Faut-il favoriser l’essor du transport fluvial ? Oui, bien sûr,…
M. Louis Nègre. Bravo !
M. Joël Labbé. … mais sur les canaux qui s’y prêtent, car, sur les rivières canalisées, il convient aussi d’assurer la libre circulation de la faune aquatique et de mieux gérer les niveaux d’eau.
Je reviens un instant sur l’équilibre entre les différents modes de fret. Les avantages dont bénéficient les transports routiers – j’ai eu l’occasion d’évoquer ce sujet la semaine dernière –, et qui pénalisent fortement la pertinence des modes de transport alternatifs, ne sont pas admissibles. Les investissements en faveur du transport fluvial doivent être massifs, mais aussi s’inscrire dans le cadre d’une politique globale et cohérente de promotion du report modal. Il faut donc cesser d’envoyer des signaux contradictoires : je pense à l’autorisation de circulation des camions de 44 tonnes pour les produits agricoles et, avant la fin de 2012 – c’est une promesse du Président de la République ! –, pour les autres secteurs de l’économie; je pense aussi aux aides directes et indirectes au transport routier ou encore à la fiscalité avantageuse sur les carburants.
Derrière ces mesures, on sent tout le poids du lobby des transporteurs routiers !
Et que dire du lobby de l’agriculture intensive ? Mardi 11 octobre, un décret relevant les plafonds d’épandage d’azote est paru au Journal officiel.
M. Louis Nègre. Cela n’a rien à voir !
M. Joël Labbé. Il a été signé bien que les collectivités, notamment les collectivités bretonnes, en aient fortement contesté le bien-fondé et que la Commission européenne ait exigé de la France des explications sur sa politique de prévention des algues vertes.
Ce que nous constatons, en vérité, c’est bien la concrétisation de la déclaration que le Président de la République a faite voilà plusieurs mois devant les agriculteurs : « L’environnement, ça commence à bien faire ! »

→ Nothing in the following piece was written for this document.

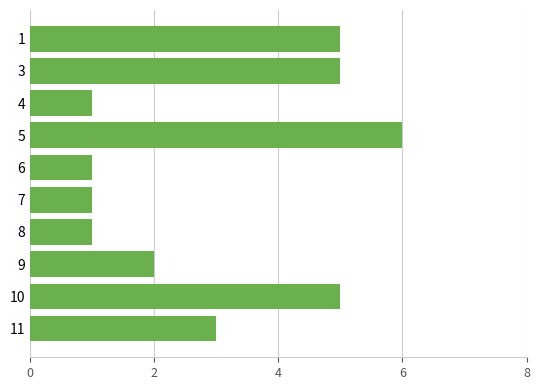

Reading top to bottom, list all the values displayed in this chart.

1=5	3=5	4=1	5=6	6=1	7=1	8=1	9=2	10=5	11=3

M. Louis Nègre. Ce n’est pas ce qu’on trouve dans ce texte !
M. Thierry Mariani, Ministre. Et il n’a pas tout à fait dit cela !
M. Joël Labbé. J’ai entendu tout à l’heure Mme la Ministre de l’écologie, du développement durable, des transports et du logement présenter solennellement ce projet de loi comme un texte fondateur. Si elle est sincère, elle ne doit pas toujours se sentir très à l’aise au sein d’un gouvernement qui reste si bienveillant à l’égard des lobbies.
Monsieur le Président, monsieur le Ministre, mes chers collègues, les futurs gouvernements, quels qu’ils soient, devront se démarquer, se libérer de l’ensemble des lobbies, quelques intérêts qu’ils défendent.
À cet égard, 2012 sera une année charnière : il est temps que le politique reprenne enfin en main la politique, au service des territoires et des populations, en commençant par les plus démunies.
Le développement du fret fluvial est à l’évidence une priorité pour nous, écologistes. Néanmoins, le texte proposé est loin de nous satisfaire en l’état. Des amendements ont été déposés ; la discussion va suivre son cours. Elle nous permettra d’arrêter notre position au moment du vote final. (Applaudissements sur les travées du groupe socialiste-EELV, ainsi que sur certaines travées du RDSE.)